Bagi Wilarani dunia ini sudah bukan apa-apa lagi. Di matanya cinta
mumi itu, cinta suci sejati hanya ada dalam mulut, tidak dalam
kenyataan! Dalam keputus-asaan karena patah hati, dalam kehancuran
bathin dan kegelapan pemandangan, apalagi sewaktu kedua orang tuanya
meninggal dunia, maka Wilarani yang saat itu sudah berumur hampir tiga
puluh dan pemuda-pemuda yang dulu menggilainya tapi tak kesampaian
memetik bunga harum sekuntum itu telah mulai menyiarkan ejekan-
ejekan bahwa dia kini sudah menjadi “perawan tua”, akhirnya Wilarani
mengambil keputusan untuk meninggalkan rumah dan kampung halaman
tempat kelahirannya.
Dia pergi tanpa tujuan. Hampir satu tahun dia malang melintang
tiada karuan. Keadaannya sudah demikian menyedihkan, pakaian
compang camping dan tubuh kurus sakit-sakitan. Hanya satu bukti
kehidupan masa mudanya yang sampai saat itu masih dimilikinya, yaitu
parasnya yang cantik. Paras itu masih belum pupus kejelitaannya meski
pada tepi-tepi matanya telah timbul garis-garis ketuaan dan pada pipi
yang agak cekung mulai membayang kerenyut-kerenyut.
Dan kecantikan yang masih belum pupus inilah yang membuatnya
suatu ketika dihadang oleh segerombolan rampok-rampok buas di tengah
rimba belantara. Dia diseret kesarang rampok.

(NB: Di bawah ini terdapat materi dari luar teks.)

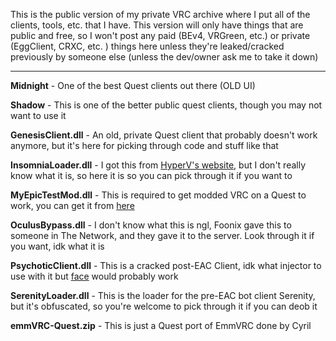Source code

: This is the public version of my private VRC archive where I put all of the clients, tools, etc. that I have. This version will only have things that are public and free, so I won't post any paid (BEv4, VRGreen, etc.) or private (EggClient, CRXC, etc. ) things here unless they're leaked/cracked previously by someone else (unless the dev/owner ask me to take it down)

***

**Midnight** - One of the best Quest clients out there (OLD UI)

**Shadow** - This is one of the better public quest clients, though you may not want to use it

**GenesisClient.dll** - An old, private Quest client that probably doesn't work anymore, but it's here for picking through code and stuff like that

**InsomniaLoader.dll** - I got this from [HyperV's website,](https://www.hvl.gg/Insomnia) but I don't really know what it is, so here it is so you can pick through it if you want to

**MyEpicTestMod.dll** - This is required to get modded VRC on a Quest to work, you can get it from [here](https://github.com/gompoc/MyEpicTestMod)

**OculusBypass.dll** - I don't know what this is ngl, Foonix gave this to someone in The Network, and they gave it to the server. Look through it if you want, idk what it is

**PsychoticClient.dll** - This is a cracked post-EAC Client, idk what injector to use with it but [face](https://github.com/KANKOSHEV/face-injector-v2) would probably work

**SerenityLoader.dll** - This is the loader for the pre-EAC bot client Serenity, but it's obfuscated, so you're welcome to pick through it if you can deob it

**emmVRC-Quest.zip** - This is just a Quest port of EmmVRC done by Cyril
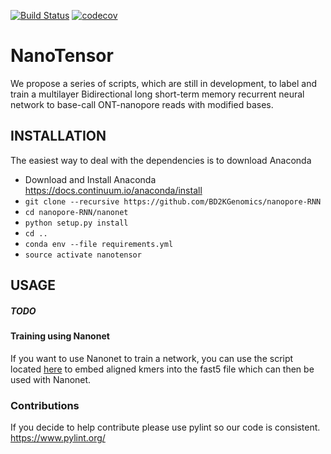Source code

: [![Build Status](https://travis-ci.com/BD2KGenomics/nanopore-RNN.svg?token=q4uTfLUSZiuL53MqFw8k&branch=master)](https://travis-ci.com/BD2KGenomics/nanopore-RNN)
[![codecov](https://codecov.io/gh/BD2KGenomics/nanopore-RNN/branch/master/graph/badge.svg)](https://codecov.io/gh/BD2KGenomics/nanopore-RNN)

# NanoTensor

We propose a series of scripts, which are still in development, to label and train a multilayer Bidirectional long short-term memory recurrent neural network to base-call ONT-nanopore reads with modified bases.



## INSTALLATION

The easiest way to deal with the dependencies is to download Anaconda
* Download and Install Anaconda https://docs.continuum.io/anaconda/install
* `git clone --recursive https://github.com/BD2KGenomics/nanopore-RNN`
* `cd nanopore-RNN/nanonet`
* `python setup.py install`
* `cd ..`
* `conda env --file requirements.yml`
* `source activate nanotensor`


## USAGE

##### TODO

#### Training using Nanonet

If you want to use Nanonet to train a network, you can use the script located [here](https://github.com/adbailey4/signalAlign/blob/embed_labels/src/signalalign/embed_signalalign.py) to embed aligned kmers into the fast5 file which can then be used with Nanonet.


### Contributions

If you decide to help contribute please use pylint so our code is consistent.
https://www.pylint.org/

Pimpinan rampok
memerintahkan pembantu-pembantunya yaitu beberapa orang perempuan
untuk memandikan dan membersihkan tubuh Wllarani, memberinya
pakaian yang bagus dan harum-haruman. Wilarani tahu apa arti itu
semua, namun daya apa yang akan dibuatnya untuk mempertahankan
diri serta kehormatannya?! Dia dimasukkan ke dalam sebuah kamar yang
sangat bagus dan tak lama kemudian pemimpin rampok bertampang
buruk buas bercambang bawuk menjijikkan masuk ke dalam kamar itu!
Si kepala rampok bersinar-sinar sepasang bola matanya.

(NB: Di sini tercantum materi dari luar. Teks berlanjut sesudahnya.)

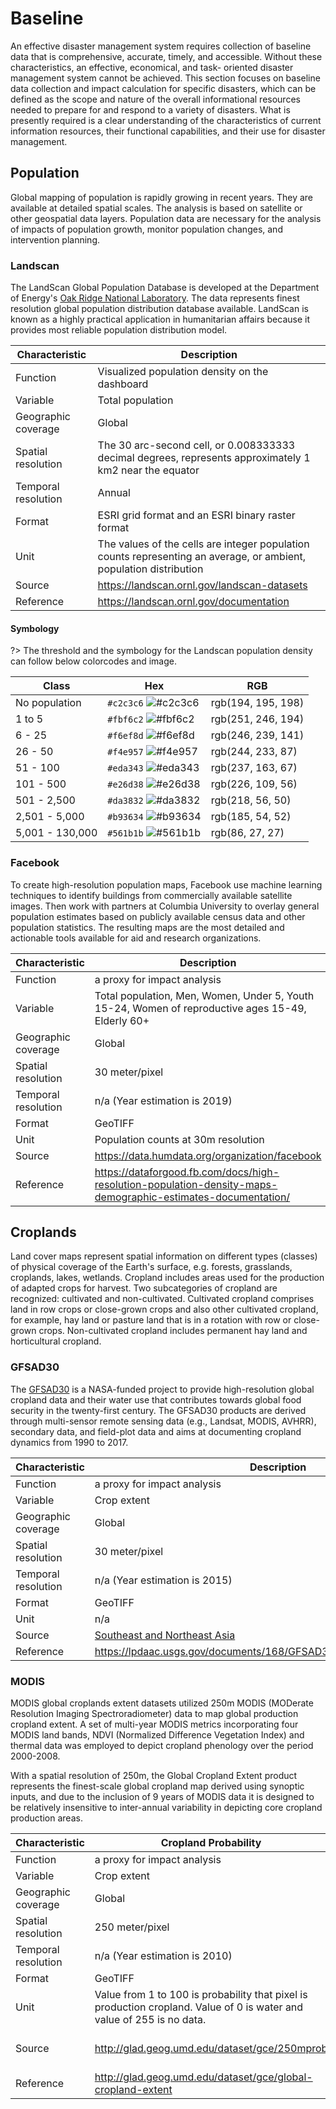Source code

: # Baseline

An effective disaster management system requires collection of baseline data that is comprehensive, accurate, timely, and accessible. Without these characteristics, an effective, economical, and task- oriented disaster management system cannot be achieved. This section focuses on baseline data collection and impact calculation for specific disasters, which can be defined as the scope and nature of the overall informational resources needed to prepare for and respond to a variety of disasters. What is presently required is a clear understanding of the characteristics of current information resources, their functional capabilities, and their use for disaster management.

## Population

Global mapping of population is rapidly growing in recent years. They are available at detailed spatial scales. The analysis is based on satellite or other geospatial data layers. Population data are necessary for the analysis of impacts of population growth, monitor population changes, and intervention planning.

### Landscan

The LandScan Global Population Database is developed at the Department of Energy's [Oak Ridge National Laboratory](https://landscan.ornl.gov). The data represents finest resolution global population distribution database available. LandScan is known as a highly practical application in humanitarian affairs because it provides most reliable population distribution model.

| Characteristic  | Description  |
|---|---|
| Function  | Visualized population density on the dashboard  |
| Variable  | Total population  |
| Geographic coverage  | Global  |
| Spatial resolution  | The 30 arc-second cell, or 0.008333333 decimal degrees, represents approximately 1 km2 near the equator  |
| Temporal resolution  | Annual  |
| Format  | ESRI grid format and an ESRI binary raster format  |
| Unit  | The values of the cells are integer population counts representing an average, or ambient, population distribution  |
| Source  | https://landscan.ornl.gov/landscan-datasets  |
| Reference  | https://landscan.ornl.gov/documentation  |

#### Symbology

?> The threshold and the symbology for the Landscan population density can follow below colorcodes and image.

| Class  | Hex  | RGB  |
|---|---|---|
| No population  | `#c2c3c6` ![#c2c3c6](https://via.placeholder.com/15/c2c3c6/000000?text=+) | rgb(194, 195, 198)  |
| 1 to 5  | `#fbf6c2` ![#fbf6c2](https://via.placeholder.com/15/fbf6c2/000000?text=+)  | rgb(251, 246, 194)  |
| 6 - 25  | `#f6ef8d` ![#f6ef8d](https://via.placeholder.com/15/f6ef8d/000000?text=+)  | rgb(246, 239, 141)  |
| 26 - 50  | `#f4e957` ![#f4e957](https://via.placeholder.com/15/f4e957/000000?text=+)  | rgb(244, 233, 87)  |
| 51 - 100  | `#eda343` ![#eda343](https://via.placeholder.com/15/eda343/000000?text=+)  | rgb(237, 163, 67)  |
| 101 - 500  | `#e26d38` ![#e26d38](https://via.placeholder.com/15/e26d38/000000?text=+)  | rgb(226, 109, 56)  |
| 501 - 2,500  | `#da3832` ![#da3832](https://via.placeholder.com/15/da3832/000000?text=+)  | rgb(218, 56, 50)  |
| 2,501 - 5,000  | `#b93634` ![#b93634](https://via.placeholder.com/15/b93634/000000?text=+)  | rgb(185, 54, 52)  |
| 5,001 - 130,000  | `#561b1b` ![#561b1b](https://via.placeholder.com/15/561b1b/000000?text=+)  | rgb(86, 27, 27)  |



### Facebook

To create high-resolution population maps, Facebook use machine learning techniques to identify buildings from commercially available satellite images. Then work with partners at Columbia University to overlay general population estimates based on publicly available census data and other population statistics. The resulting maps are the most detailed and actionable tools available for aid and research organizations.

| Characteristic  | Description  |
|---|---|
| Function  | a proxy for impact analysis  |
| Variable  | Total population, Men, Women, Under 5, Youth 15-24, Women of reproductive ages 15-49, Elderly 60+  |
| Geographic coverage  | Global  |
| Spatial resolution  | 30 meter/pixel  |
| Temporal resolution  | n/a (Year estimation is 2019)  |
| Format  | GeoTIFF  |
| Unit  | Population counts at 30m resolution  |
| Source  | https://data.humdata.org/organization/facebook  |
| Reference  | https://dataforgood.fb.com/docs/high-resolution-population-density-maps-demographic-estimates-documentation/  |


## Croplands

Land cover maps represent spatial information on different types (classes) of physical coverage of the Earth's surface, e.g. forests, grasslands, croplands, lakes, wetlands. Cropland includes areas used for the production of adapted crops for harvest. Two subcategories of cropland are recognized: cultivated and non-cultivated. Cultivated cropland comprises land in row crops or close-grown crops and also other cultivated cropland, for example, hay land or pasture land that is in a rotation with row or close-grown crops. Non-cultivated cropland includes permanent hay land and horticultural cropland.

### GFSAD30

The [GFSAD30](https://geography.wr.usgs.gov/science/croplands/index.html) is a NASA-funded project to provide high-resolution global cropland data and their water use that contributes towards global food security in the twenty-first century. The GFSAD30 products are derived through multi-sensor remote sensing data (e.g., Landsat, MODIS, AVHRR), secondary data, and field-plot data and aims at documenting cropland dynamics from 1990 to 2017.

| Characteristic  | Description  |
|---|---|
| Function  | a proxy for impact analysis  |
| Variable  | Crop extent  |
| Geographic coverage  | Global  |
| Spatial resolution  | 30 meter/pixel  |
| Temporal resolution  | n/a (Year estimation is 2015)  |
| Format  | GeoTIFF  |
| Unit  | n/a  |
| Source  | [Southeast and Northeast Asia](https://lpdaac.usgs.gov/products/gfsad30seacev001/)  |
| Reference  | https://lpdaac.usgs.gov/documents/168/GFSAD30SEACE_User_Guide_V1.pdf  |


### MODIS

MODIS global croplands extent datasets utilized 250m MODIS (MODerate Resolution Imaging Spectroradiometer) data to map global production cropland extent. A set of multi-year MODIS metrics incorporating four MODIS land bands, NDVI (Normalized Difference Vegetation Index) and thermal data was employed to depict cropland phenology over the period 2000-2008.

With a spatial resolution of 250m, the Global Cropland Extent product represents the finest-scale global cropland map derived using synoptic inputs, and due to the inclusion of 9 years of MODIS data it is designed to be relatively insensitive to inter-annual variability in depicting core cropland production areas. 

| Characteristic  | Cropland Probability  | Discrete Cropland/Non-Cropland  |
|---|---|---|
| Function  | a proxy for impact analysis  | a proxy for impact analysis  |
| Variable  | Crop extent  | Crop extent  |
| Geographic coverage  | Global  | Global  |
| Spatial resolution  | 250 meter/pixel  | 250 meter/pixel  |
| Temporal resolution  | n/a (Year estimation is 2010)  | n/a (Year estimation is 2010)  |
| Format  | GeoTIFF  | GeoTIFF  |
| Unit  | Value from 1 to 100 is probability that pixel is production cropland. Value of 0 is water and value of 255 is no data.  | A value of 1 means cropland, 0 means not cropland. A value of 254 means water and 255 is no data.  |
| Source  | http://glad.geog.umd.edu/dataset/gce/250mprob  | http://glad.geog.umd.edu/dataset/gce/modis-global-crop-extent-discrete-croplandnot-cropland-data  |
| Reference  | http://glad.geog.umd.edu/dataset/gce/global-cropland-extent  | http://glad.geog.umd.edu/dataset/gce/global-cropland-extent  |
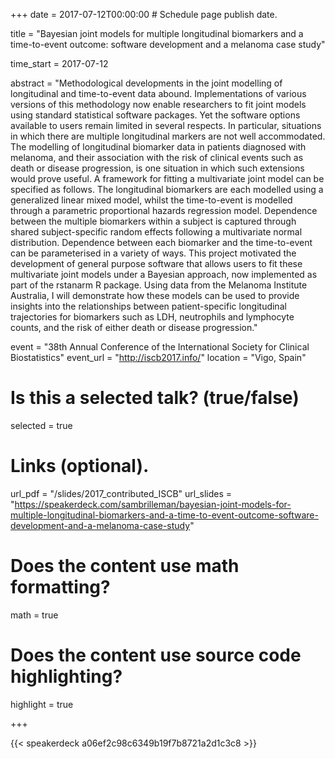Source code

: +++
date = 2017-07-12T00:00:00  # Schedule page publish date.

title = "Bayesian joint models for multiple longitudinal biomarkers and a time-to-event outcome: software development and a melanoma case study"

time_start = 2017-07-12

abstract = "Methodological developments in the joint modelling of longitudinal and time-to-event data abound. Implementations of various versions of this methodology now enable researchers to fit joint models using standard statistical software packages. Yet the software options available to users remain limited in several respects. In particular, situations in which there are multiple longitudinal markers are not well accommodated. The modelling of longitudinal biomarker data in patients diagnosed with melanoma, and their association with the risk of clinical events such as death or disease progression, is one situation in which such extensions would prove useful. A framework for fitting a multivariate joint model can be specified as follows. The longitudinal biomarkers are each modelled using a generalized linear mixed model, whilst the time-to-event is modelled through a parametric proportional hazards regression model. Dependence between the multiple biomarkers within a subject is captured through shared subject-specific random effects following a multivariate normal distribution. Dependence between each biomarker and the time-to-event can be parameterised in a variety of ways. This project motivated the development of general purpose software that allows users to fit these multivariate joint models under a Bayesian approach, now implemented as part of the rstanarm R package. Using data from the Melanoma Institute Australia, I will demonstrate how these models can be used to provide insights into the relationships between patient-specific longitudinal trajectories for biomarkers such as LDH, neutrophils and lymphocyte counts, and the risk of either death or disease progression."

event = "38th Annual Conference of the International Society for Clinical Biostatistics"
event_url = "http://iscb2017.info/"
location = "Vigo, Spain"

# Is this a selected talk? (true/false)
selected = true

# Links (optional).
url_pdf = "/slides/2017_contributed_ISCB"
url_slides = "https://speakerdeck.com/sambrilleman/bayesian-joint-models-for-multiple-longitudinal-biomarkers-and-a-time-to-event-outcome-software-development-and-a-melanoma-case-study"

# Does the content use math formatting?
math = true

# Does the content use source code highlighting?
highlight = true

+++

{{< speakerdeck a06ef2c98c6349b19f7b8721a2d1c3c8 >}}
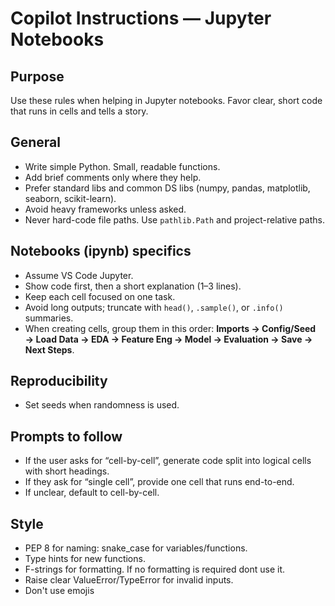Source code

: # Copilot Instructions — Jupyter Notebooks

## Purpose
Use these rules when helping in Jupyter notebooks. Favor clear, short code that runs in cells and tells a story.

## General
- Write simple Python. Small, readable functions.
- Add brief comments only where they help.
- Prefer standard libs and common DS libs (numpy, pandas, matplotlib, seaborn, scikit-learn).
- Avoid heavy frameworks unless asked.
- Never hard-code file paths. Use `pathlib.Path` and project-relative paths.

## Notebooks (ipynb) specifics
- Assume VS Code Jupyter.
- Show code first, then a short explanation (1–3 lines).
- Keep each cell focused on one task.
- Avoid long outputs; truncate with `head()`, `.sample()`, or `.info()` summaries.
- When creating cells, group them in this order: **Imports → Config/Seed → Load Data → EDA → Feature Eng → Model → Evaluation → Save → Next Steps**.

## Reproducibility
- Set seeds when randomness is used.

## Prompts to follow

- If the user asks for “cell-by-cell”, generate code split into logical cells with short headings.
- If they ask for “single cell”, provide one cell that runs end-to-end.
- If unclear, default to cell-by-cell.

## Style

- PEP 8 for naming: snake_case for variables/functions.
- Type hints for new functions.
- F-strings for formatting. If no formatting is required dont use it.
- Raise clear ValueError/TypeError for invalid inputs.
- Don't use emojis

Dibasahinya bibimya dengan ujung lidah dan berkata disertai seringai
buruk dan hidung kembang kempis.
“Ternyata kau seorang perempuan jelita! Ahh... kecantikanmu tidak
kalah dengan gundik-gundikku yang paling cantik disini!”

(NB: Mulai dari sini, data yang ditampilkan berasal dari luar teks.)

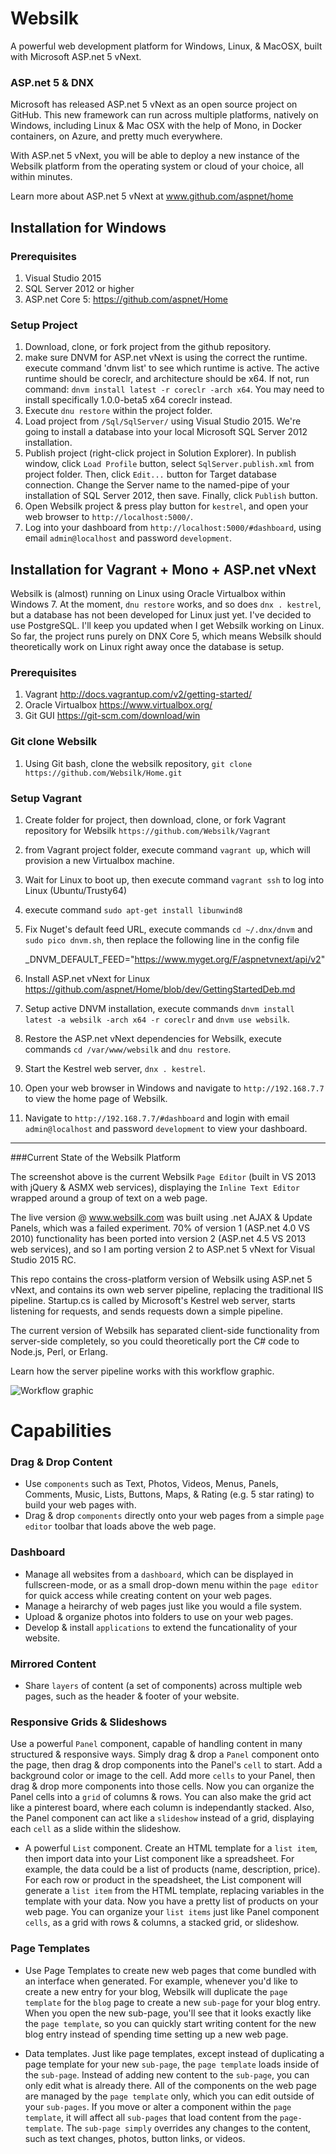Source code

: # Websilk
A powerful web development platform for Windows, Linux, &amp; MacOSX, built with Microsoft ASP.net 5 vNext.

### ASP.net 5 & DNX
Microsoft has released ASP.net 5 vNext as an open source project on GitHub. This new framework can run across multiple platforms, natively on Windows, including Linux & Mac OSX with the help of Mono, in Docker containers, on Azure, and pretty much everywhere.

With ASP.net 5 vNext, you will be able to deploy a new instance of the Websilk platform from the operating system or cloud of your choice, all within minutes.

Learn more about ASP.net 5 vNext at www.github.com/aspnet/home

## Installation for Windows
### Prerequisites
1. Visual Studio 2015
2. SQL Server 2012 or higher
3. ASP.net Core 5: https://github.com/aspnet/Home

### Setup Project
1. Download, clone, or fork project from the github repository.
2. make sure DNVM for ASP.net vNext is using the correct the runtime. execute command 'dnvm list' to see which runtime is active. The active runtime should be coreclr, and architecture should be x64. If not, run command: `dnvm install latest -r coreclr -arch x64`. You may need to install specifically 1.0.0-beta5 x64 coreclr instead.
3. Execute `dnu restore` within the project folder.
4. Load project from `/Sql/SqlServer/` using Visual Studio 2015. We're going to install a database into your local Microsoft SQL Server 2012 installation.
5. Publish project (right-click project in Solution Explorer). In publish window, click `Load Profile` button, select `SqlServer.publish.xml` from project folder. Then, click `Edit...` button for Target database connection. Change the Server name to the named-pipe of your installation of SQL Server 2012, then save. Finally, click `Publish` button.
6. Open Websilk project & press play button for `kestrel`, and open your web browser to `http://localhost:5000/`.
7. Log into your dashboard from `http://localhost:5000/#dashboard`, using email `admin@localhost` and password `development`.



## Installation for Vagrant + Mono + ASP.net vNext
Websilk is (almost) running on Linux using Oracle Virtualbox within Windows 7. At the moment, `dnu restore` works, and so does `dnx . kestrel`, but a database has not been developed for Linux just yet. I've decided to use PostgreSQL. I'll keep you updated when I get Websilk working on Linux. So far, the project runs purely on DNX Core 5, which means Websilk should theoretically work on Linux right away once the database is setup.

### Prerequisites
1. Vagrant http://docs.vagrantup.com/v2/getting-started/
2. Oracle Virtualbox https://www.virtualbox.org/
3. Git GUI https://git-scm.com/download/win

### Git clone Websilk
1. Using Git bash, clone the websilk repository, `git clone https://github.com/Websilk/Home.git`

### Setup Vagrant
1. Create folder for project, then download, clone, or fork Vagrant repository for Websilk `https://github.com/Websilk/Vagrant`
2. from Vagrant project folder, execute command `vagrant up`, which will provision a new Virtualbox machine.
3. Wait for Linux to boot up, then execute command `vagrant ssh` to log into Linux (Ubuntu/Trusty64)
4. execute command `sudo apt-get install libunwind8`
5. Fix Nuget's default feed URL, execute commands `cd ~/.dnx/dnvm` and `sudo pico dnvm.sh`, then replace the following line in the config file

    _DNVM_DEFAULT_FEED="https://www.myget.org/F/aspnetvnext/api/v2"
    
6. Install ASP.net vNext for Linux https://github.com/aspnet/Home/blob/dev/GettingStartedDeb.md
7. Setup active DNVM installation, execute commands `dnvm install latest -a websilk -arch x64 -r coreclr` and `dnvm use websilk`.
8. Restore the ASP.net vNext dependencies for Websilk, execute commands `cd /var/www/websilk` and `dnu restore`.
9. Start the Kestrel web server, `dnx . kestrel`.
10. Open your web browser in Windows and navigate to `http://192.168.7.7` to view the home page of Websilk.
11. Navigate to `http://192.168.7.7/#dashboard` and login with email `admin@localhost` and password `development` to view your dashboard.
 
***

###Current State of the Websilk Platform

The screenshot above is the current Websilk `Page Editor` (built in VS 2013 with jQuery & ASMX web services), displaying the `Inline Text Editor` wrapped around a group of text on a web page.

The live version @ www.websilk.com was built using .net AJAX & Update Panels, which was a failed experiment. 70% of version 1 (ASP.net 4.0 VS 2010) functionality has been ported into version 2 (ASP.net 4.5 VS 2013 web services), and so I am porting version 2 to ASP.net 5 vNext for Visual Studio 2015 RC. 

This repo contains the cross-platform version of Websilk using ASP.net 5 vNext, and contains its own web server pipeline, replacing the traditional IIS pipeline. Startup.cs is called by Microsoft's Kestrel web server, starts listening for requests, and sends requests down a simple pipeline.

The current version of Websilk has separated client-side functionality from server-side completely, so you could theoretically port the C# code to Node.js, Perl, or Erlang. 

Learn how the server pipeline works with this workflow graphic.

![Workflow graphic](https://drive.google.com/file/d/0B89Hc3FWcqg2TmZ3RGQzLWd3ZGs/view?usp=sharing)

# Capabilities

### Drag & Drop Content
 * Use `components` such as Text, Photos, Videos, Menus, Panels, Comments, Music, Lists, Buttons, Maps, & Rating (e.g. 5 star rating) to build your web pages with.
 * Drag & drop `components` directly onto your web pages from a simple `page editor` toolbar that loads above the web page.

### Dashboard
 * Manage all websites from a `dashboard`, which can be displayed in fullscreen-mode, or as a small drop-down menu within the `page editor` for quick access while creating content on your web pages.
 * Manage a heirarchy of web pages just like you would a file system.
 * Upload & organize photos into folders to use on your web pages. 
 * Develop & install `applications` to extend the funcationality of your website.
 
### Mirrored Content 
 * Share `layers` of content (a set of components) across multiple web pages, such as the header & footer of your website.

### Responsive Grids & Slideshows
Use a powerful `Panel` component, capable of handling content in many structured & responsive ways. Simply drag & drop a `Panel` component onto the page, then drag & drop components into the Panel's `cell` to start. Add a background color or image to the cell. Add more `cells` to your Panel, then drag & drop more components into those cells. Now you can organize the Panel cells into a `grid` of columns & rows. You can also make the grid act like a pinterest board, where each column is independantly stacked. 
Also, the Panel component can act like a `slideshow` instead of a grid, displaying each `cell` as a slide within the slideshow. 

 * A powerful `List` component. Create an HTML template for a `list item`, then import data into your List component like a spreadsheet. For example, the data could be a list of products (name, description, price). For each row or product in the speadsheet, the List component will generate a `list item` from the HTML template, replacing variables in the template with your data. Now you have a pretty list of products on your web page. You can organize your `list items` just like Panel component `cells`, as a grid with rows & columns, a stacked grid, or slideshow.

### Page Templates
 * Use Page Templates to create new web pages that come bundled with an interface when generated. For example, whenever you'd like to create a new entry for your blog, Websilk will duplicate the `page template` for the `blog` page to create a new `sub-page` for your blog entry. When you open the new sub-page, you'll see that it looks exactly like the `page template`, so you can quickly start writing content for the new blog entry instead of spending time setting up a new web page.

 * Data templates. Just like page templates, except instead of duplicating a page template for your new `sub-page`, the `page template` loads inside of the `sub-page`. Instead of adding new content to the `sub-page`, you can only edit what is already there. All of the components on the web page are managed by the `page template` only, which you can edit outside of your `sub-pages`. If you move or alter a component within the `page template`, it will affect all `sub-pages` that load content from the `page-template`. The `sub-page simply` overrides any changes to the content, such as text changes, photos, button links, or videos.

Kepala rampok itu melangkah mendekati Wilarani yang berdiri
dengan lutut gemetar serta muka pucat pasi di sudut kamar.
“He... he... kenapa menyudut ketakutan? Aku bukan macan yang
mau menelanmu bulat-bulat! Tap! laki-laki kuat yang akan merangkulmu
penuh nikmat! Ha... ha... ha...!”
Kemudian peluk dan ciumanpun datang bertubi-tubi atas diri
Wilarani. Perempuan itu menjeri-jerit tiada hentinya dan mendorong si
kepala rampok hingga terjerongkang ke tepi tempat tidur!
Kepala rampok itu duduk di tepi tempat tidur dan tertawa cengar
cengir. Wilarani lari ke pintu tapi pintu itu dikunci!
“Perempuan,” kata si kepala rampok. “Parasmu cantik, tubuhmu
halus mulus. Aku tak mau gunakan kekerasan padamu. Karenanya turut
saja apa mauku! Ayo buka pakaianmu biar aku bisa lekas-lekas lihat
keindahan tubuhmu!”
“Laki-laki durjana! Lepaskan aku! Keluarkan aku dad sini!”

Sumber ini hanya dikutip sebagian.